Sandy Alexander’s retail visual merchandising and wide-format printing division boasts a full complement of output devices and finishing equipment. It even has its own custom framing department.
Nick Stillo operates one of two HP Indigo 10000 digital color presses at Sandy Alexander, the first printing company to have installed a pair of the B2-format machines in the same location.
Continuity of ownership and management is the key to longevity for some printing companies. Others, though, seem to draw their staying power from the dynamism that periodic acquisitions and reorganizations bring to the business. The more things change, the less they stay the same—and that’s just how these forward-looking leveragers of opportunity like it.
With roots that go back almost 50 years, Sandy Alexander, of Clifton, NJ, is the product of a long string of corporate mergers, executive shifts and proprietary realignments.
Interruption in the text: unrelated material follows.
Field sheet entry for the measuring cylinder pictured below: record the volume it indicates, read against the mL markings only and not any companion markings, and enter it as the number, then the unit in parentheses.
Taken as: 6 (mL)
The most recent of these came in the announcement that a management team under Michael Graff, Sandy Alexander’s president and CEO, had completed a buyout of the company from its former owners.
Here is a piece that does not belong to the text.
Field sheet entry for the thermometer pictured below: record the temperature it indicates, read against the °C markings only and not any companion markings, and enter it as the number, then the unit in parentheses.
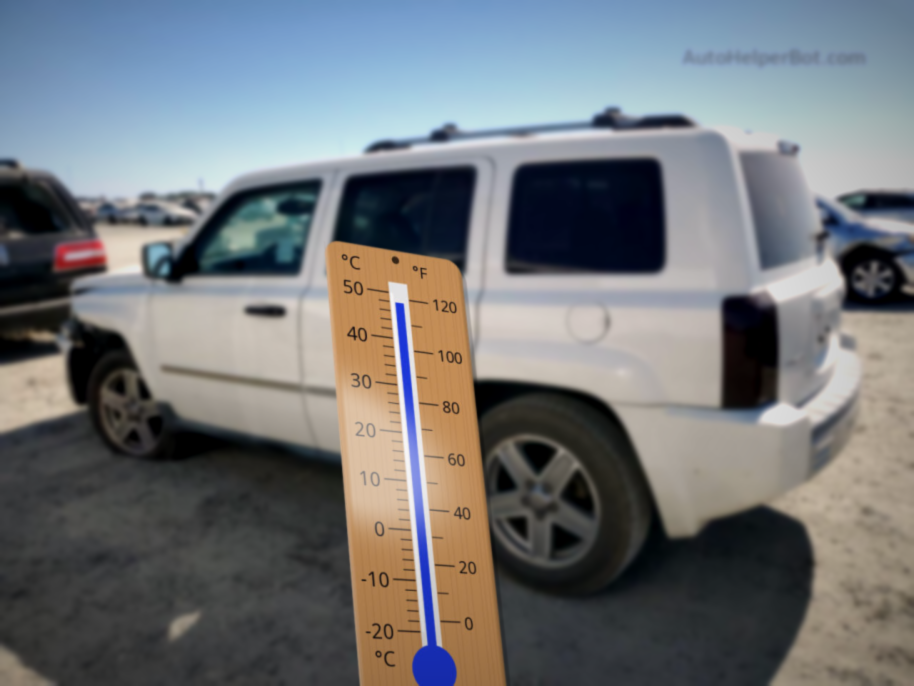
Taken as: 48 (°C)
If Graff, a 2012 inductee into the Printing Impressions/RIT Printing Industry Hall of Fame, professes to be “confident and bullish” about what the buyout will lead to, it’s partly because that’s how he wanted to feel at this stage of the strategic plan he set in motion after taking the top job at Sandy Alexander in 2008. The plan unfolded against the backdrop of an economic downturn that obliged Sandy Alexander, in Graff’s words, “to refine the business both financially and operationally.”
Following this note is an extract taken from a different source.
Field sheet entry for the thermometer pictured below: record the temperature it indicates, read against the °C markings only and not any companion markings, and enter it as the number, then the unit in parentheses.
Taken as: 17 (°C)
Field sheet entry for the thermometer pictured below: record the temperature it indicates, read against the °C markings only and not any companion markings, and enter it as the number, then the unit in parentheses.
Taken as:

But, the strategy wasn’t to be one of hunkering down and hoarding cash, as the expansion of the company’s digital printing capabilities and the launch of SandyWide, its retail visual merchandising and wide-format printing division, would show. When the industry’s shipments nosedived, says Graff, “a lot of people ran for the hills, but we doubled down.” He’s convinced that recession-bucking investments in technology and personnel are responsible for carrying Sandy Alexander to the strong position he says it occupies today.
Historically based in commercial lithography, Sandy Alexander continues to operate high-volume litho presses: four sheetfed machines, including three 40˝ presses, in Clifton; and three 38˝ web presses at one of its direct mail facilities in St. Petersburg, FL. Like nearly all offset printers, the company has had to cope with declines in conventional production. Nevertheless, notes Graff, sheetfed impression counts are up over last year, and the web division is looking at a strong year-end finish.